Multipop-68
An early time-sharing operating system developed in Edinburgh by Robin Popplestone and others. It was inspired by MIT' Project MAC, via a "MiniMac" project which was aborted when it became obvious that Elliot Brothers Ltd. could not supply the necessary disk storage. Multipop was highly efficient in its use of machine resources to support symbolic programming, and effective - e.g. in supporting the development of the Boyer-Moore theorem prover and of Burstall and Darlington's transformation work.
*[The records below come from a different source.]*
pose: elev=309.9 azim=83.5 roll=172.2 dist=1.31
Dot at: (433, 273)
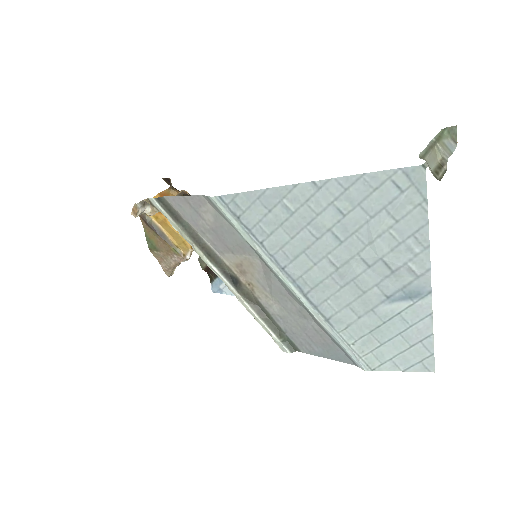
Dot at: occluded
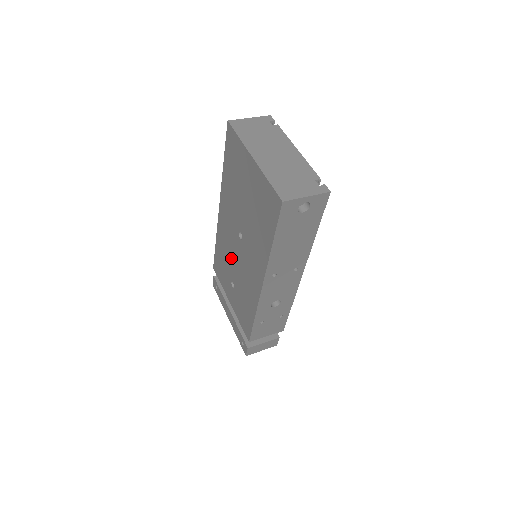
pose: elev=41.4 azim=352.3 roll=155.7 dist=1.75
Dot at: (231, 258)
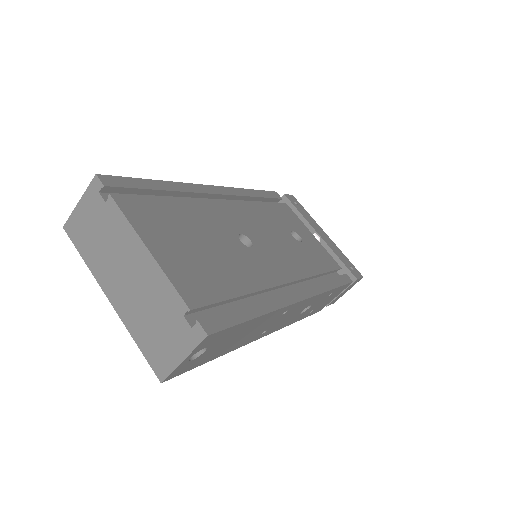
Dot at: occluded
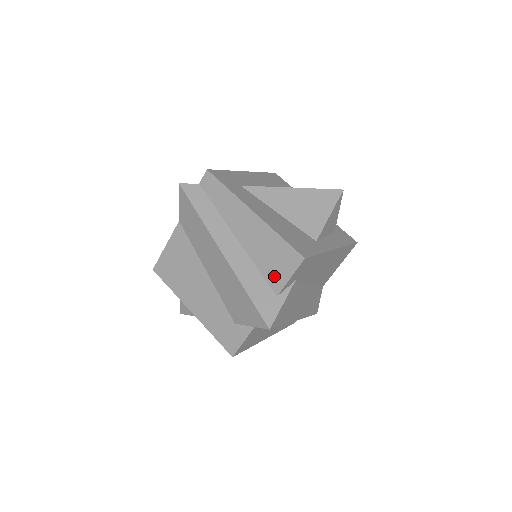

It was not good at supporting the user programs which were then the standard fare of computing, e.g. matrix inversion. This arose from the fact that while the POP-2 compiler generated good code for function call (which is a lot of what layered systems like operating systems do) it did not generate efficient code for arithmetic or store access, because there was no way to police the generation of illegal objects statically. (Hindley-Milner type checking did not exist). Indeed, since many OS features like file-access were performed by function-call (of a closure) rather than an OS call requiring a context switch, POP-2 actually gained performance.
Multipop68 was efficient primarily because the one language, POP-2 served all purposes: it was the command language for the operating system as well as being the only available programming language. Thus there was no need to swap in compilers etc. All store management was accomplished uniformly by the garbage collector, as opposed to having store management for the OS and store management for each application.
There was a substantial amount of assembly language in Multipop68. This was primarily for interrupt handling, and it is difficult to handle this without a real-time garbage-collector.
[Edited from a posting by Robin Popplestone].